The obvious lesson from utilizing such a process analysis is that it is a marvelous means to detect inefficiencies and unnecessary activities. For example, it was discovered that many tasks could be performed by personnel that were less highly trained and thus less expensive: nurses could do what doctors had been doing, and aides could replace nurses for some functions.

They then redefined their processing of patients through the Anesthesia Assessment Center (AAC) based on the lessons learned from the TDABC analysis.

“The modified process resulted in a 16% (11 minute) reduction in process time, a 12% decrease in costs for technical staff, and a 67% reduction in costs for professional staff (physicians and other providers). Total costs fell 36% from approximately $250 per patient (including direct and indirect costs) to $160.”

The arguments of Kaplan and Porter, along with this kind of example, are tremendously encouraging. However, to take advantage of these methods will require many changes to the way in which healthcare is currently delivered. A patient in a situation where he needs care from three different doctors might now have to deal with three different administrative staffs at three different locations with three separate sets of equipment. The wasted time, effort, and resources can be enormous. The authors’ approach and other forces at work are going to constrain providers into ever larger and more coherent structures where they are efficiently paid for the time and resources provided.

They highlight resource utilization as a major cost issue. They quote joint replacement costs in Germany and Sweden as being approximately $8,500. The equivalent costs in the US are $30,000. There is a general inflation factor that contributes, but the majority of the difference can be attributed to poor utilization of resources. For example, business and marketing considerations lead hospitals to wish to be able to treat any situation they might encounter, even if occurrences are rare. This leads to an accumulation of equipment, staff and space that are not fully utilized, but must be paid for by someone. Rarely performed procedures also lead to the potential for poor health outcomes. If facilities could share resources instead of duplicating them, costs would go down and patients would be safer.

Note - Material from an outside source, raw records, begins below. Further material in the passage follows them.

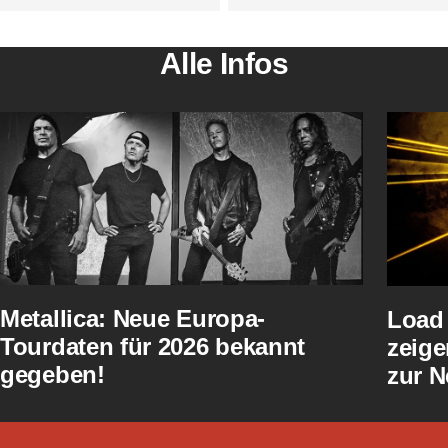
Alle Infos
Metallica: Neue Europa-
Load 
Tourdaten für 2026 bekannt
zeige
gegeben!
zur N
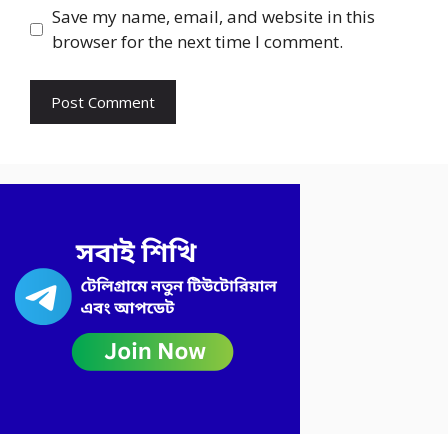
Save my name, email, and website in this
browser for the next time I comment.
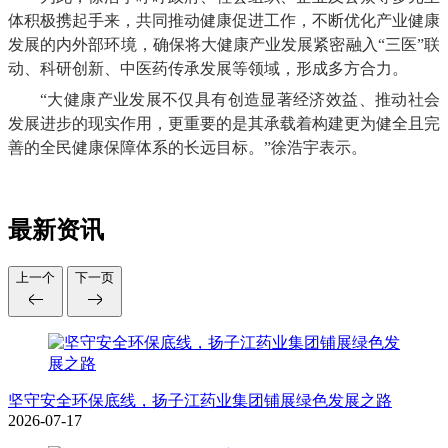
体积极携起手来，共同推动健康促进工作，不断优化产业健康
发展的内外部环境，确保将大健康产业发展紧密融入
“三医”联
动、科研创新、中医药传承发展等领域，形成多方合力。
“大健康产业发展不仅具有创造显著经济效益、推动社会
发展进步的现实作用，更重要的是其承载着构建更为健全且完
善的全民健康保障体系的长远目标。”徐浩宇表示。
最新资讯
上一个
下一页
坚守安全环保底线，扬子江药业集团铺展绿色发展之路
2026-07-17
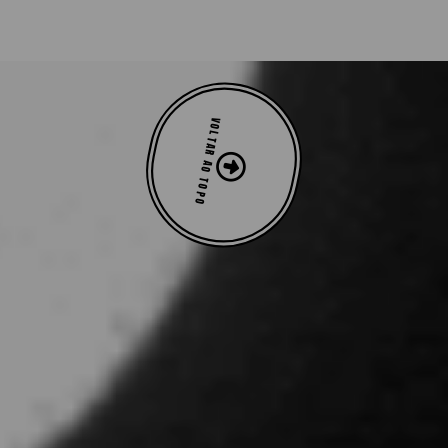
VOLTAR AO TOPO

Efficiency and cost reduction are not for free. This is not a zero sum game.

“A cruel fact of life is that total costs will not actually fall unless providers issue fewer and smaller paychecks, consume less (and less expensive) space, buy fewer supplies, and retire or dispose of excess equipment.”

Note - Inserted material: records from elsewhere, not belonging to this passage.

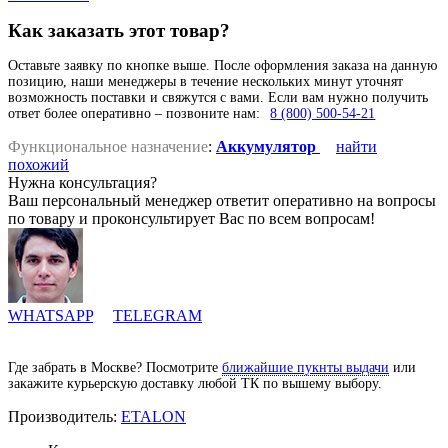
Как заказать этот товар?
Оставьте заявку по кнопке выше. После оформления заказа на данную
позицию, наши менеджеры в течение нескольких минут уточнят
возможность поставки и свяжутся с вами. Если вам нужно получить
ответ более оперативно – позвоните нам:
8 (800) 500-54-21
Функциональное назначение
:
Аккумулятор
найти
похожий
Нужна консультация?
Ваш персональный менеджер ответит оперативно на вопросы
по товару и проконсультирует Вас по всем вопросам!
WHATSAPP
TELEGRAM
Где забрать в Москве? Посмотрите
ближайшие пукнты выдачи
или
закажите курьерскую доставку любой ТК по вышему выбору.
Производитель:
ETALON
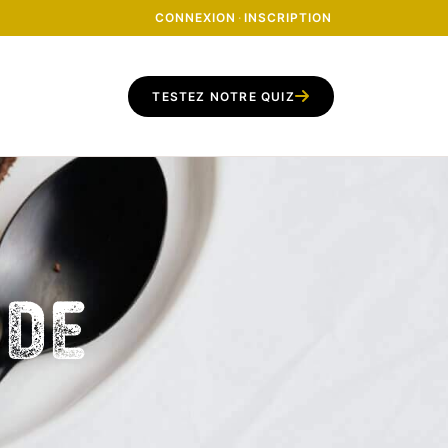
CONNEXION
·
INSCRIPTION
TESTEZ NOTRE QUIZ
 de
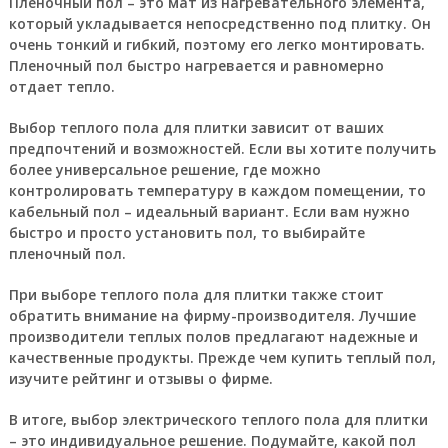
Пленочный пол – это мат из нагревательного элемента,
который укладывается непосредственно под плитку. Он
очень тонкий и гибкий, поэтому его легко монтировать.
Пленочный пол быстро нагревается и равномерно
отдает тепло.
Выбор теплого пола для плитки зависит от ваших
предпочтений и возможностей. Если вы хотите получить
более универсальное решение, где можно
контролировать температуру в каждом помещении, то
кабельный пол – идеальный вариант. Если вам нужно
быстро и просто установить пол, то выбирайте
пленочный пол.
При выборе теплого пола для плитки также стоит
обратить внимание на фирму-производителя. Лучшие
производители теплых полов предлагают надежные и
качественные продукты. Прежде чем купить теплый пол,
изучите рейтинг и отзывы о фирме.
В итоге, выбор электрического теплого пола для плитки
– это индивидуальное решение. Подумайте, какой пол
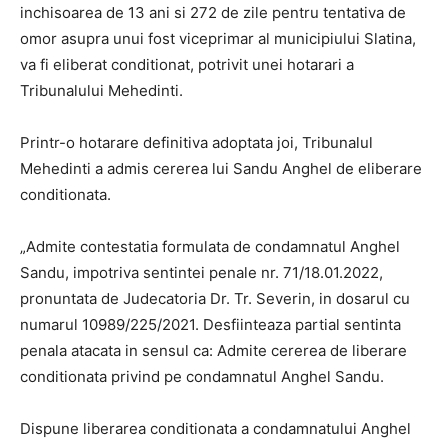
inchisoarea de 13 ani si 272 de zile pentru tentativa de
omor asupra unui fost viceprimar al municipiului Slatina,
va fi eliberat conditionat, potrivit unei hotarari a
Tribunalului Mehedinti.
Printr-o hotarare definitiva adoptata joi, Tribunalul
Mehedinti a admis cererea lui Sandu Anghel de eliberare
conditionata.
„Admite contestatia formulata de condamnatul Anghel
Sandu, impotriva sentintei penale nr. 71/18.01.2022,
pronuntata de Judecatoria Dr. Tr. Severin, in dosarul cu
numarul 10989/225/2021. Desfiinteaza partial sentinta
penala atacata in sensul ca: Admite cererea de liberare
conditionata privind pe condamnatul Anghel Sandu.
Dispune liberarea conditionata a condamnatului Anghel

The discussion and findings presented provide us with yet another example of how money can be saved in our healthcare system. And remember that fifty cents of every dollar saved goes back into a government treasury. It seems absurd to talk about limiting services before we take the steps necessary to eliminate waste.

4 comments:

  1. I have two recent health care examples that illustrate both the complexity of the medical system and that the question of costs is not simple. In both cases I only saw the costs billed to me and that paid by the insurer. In the first case the insurer paid about half the costs billed and in the second only one third of the billed amount was paid. In neither case did I have to pay more. Both of these bills were of the order of $100,000. How can a system bill so much more than it gets paid? More importantly, how can a system prey on the uninsured with such outrageous bills?

    ReplyDelete
  2. Hospitals, like many organizations add up their peceived costs and divide by the number of customers to determine what they charge. Since they have negotiated rates with insurers and the government that do not cover their costs, the charges get jacked up and, paradoxically, the uninsured see the highest costs. As this article shows, the hopitals waste a lot of money on excess equipment and excess capacity. Such examples of waste, not to mention fraud,exist throughout our healthcare system.

    ReplyDelete
  3. Do you know of any other cancer centers that have piloted and/or implemented TBABC? Results?

    ReplyDelete
  4. Working TDABC is currently being piloted at Boston Children's Hospital and the University of Iowa Hospitals and Clinics. Significant preliminary work has been performed by Apurva Shah, MD MBA.